# No respons from Timothy Armes?



## Sverre (Feb 17, 2011)

I have bought WSPP Impact and the product seems very promising. I've discovered a few bugs and needs for improvement. It was a good progress in development with new versions to 18th January 2011, then full stop. Tried to email Timothy twice with no response. Started a thread in Lightroom forum and was directed to this forum.

I see other threads around Timothy's products and no response from the author.

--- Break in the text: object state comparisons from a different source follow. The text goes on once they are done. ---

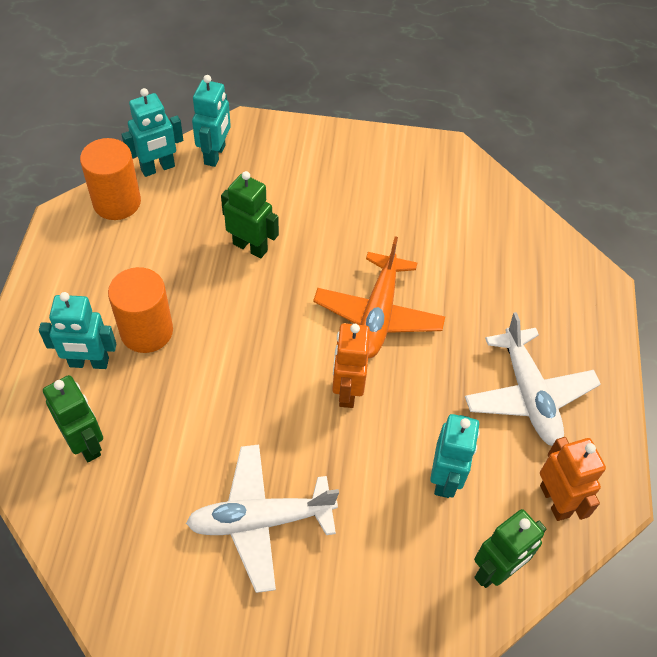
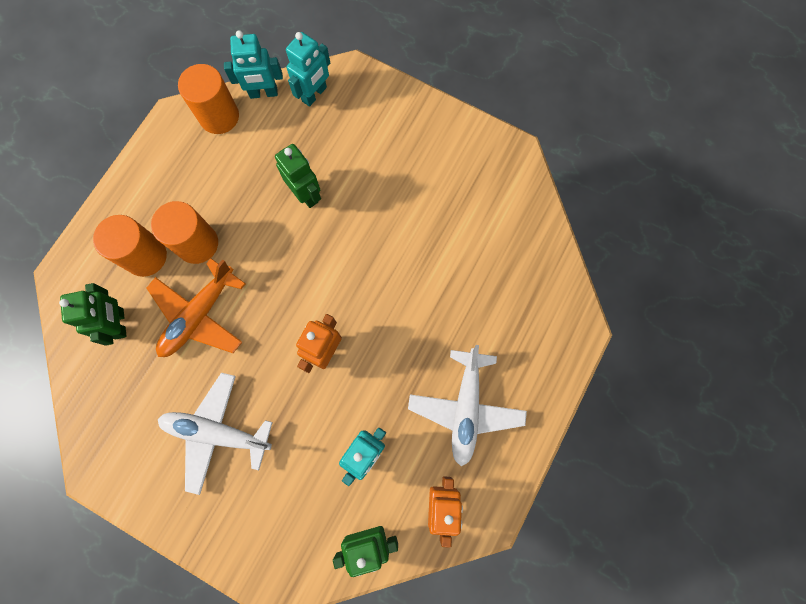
camera: 25 degrees right, 20 degrees up
(89, 363) = (146, 256): turquoise robot -> orange cylinder
(378, 314) = (380, 292): orange plane -> orange plane (199, 315)

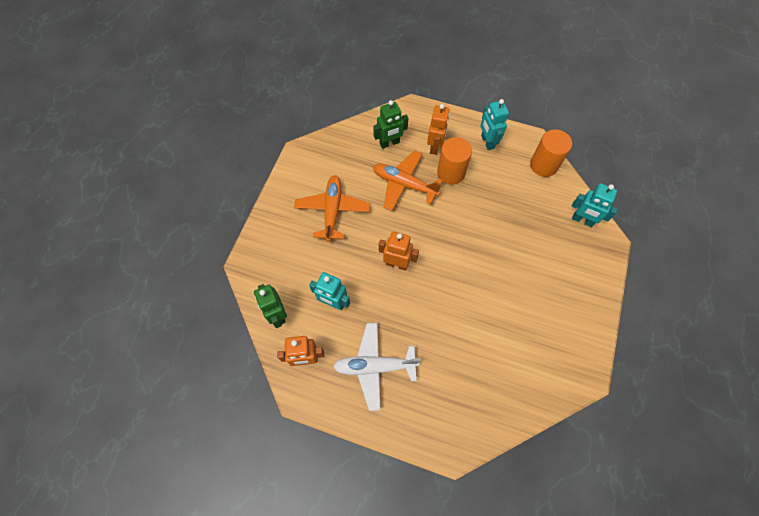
camera: 80 degrees right, 10 degrees down
(146, 256) = (435, 146): orange cylinder -> orange robot
(217, 432) = (332, 210): white plane -> orange plane
(263, 93) = (571, 188): turquoise robot -> turquoise robot (487, 142)
(306, 194) = (504, 230): green robot -> none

This worries me a lot. I will not start using a product with no support or further development. Do you have any experience with other products from the same author?


----------



## johnbeardy (Feb 17, 2011)

Maybe Tim doesn't spend much time on the forums, but I'm surprised you've not had a response to your email. I've pinged him about this thread.

John


----------



## Tim Armes (Feb 17, 2011)

Thanks for the Ping John.

I try my hardest to reply to emails as quickly as possible, and mostly my responses are the same day (otherwise my inbox gets out of control).  However, if I'm on a shoot or otherwise occupied it can take longer.

At the moment I have a newborn in the house, I'm tired, I was ill all last week, and I'm generally not following stuff as much as usual.  Development on WSPP has of course not stopped, however I'm letting it settle a little since there are a couple of niggling problems that I'm trying to track down.  Not only that, but I also have to keep on top of my photography business too.

That all said, I can't find any email from you Sverre.  It may have gone into my spam box, or it may have been accidentally deleted.  Either way, can you please send it again?

Regards,

Tim


----------



## Sverre (Feb 17, 2011)

Hi Tim,

Happy to hear from you. I tried to email you January 3de and February 6th from my email address [email protected]. I used '[email protected]' - is that correct?

Anyway - I think it's even better to use this forum to share ideas and problems with others. I start a new thread with the right topic


----------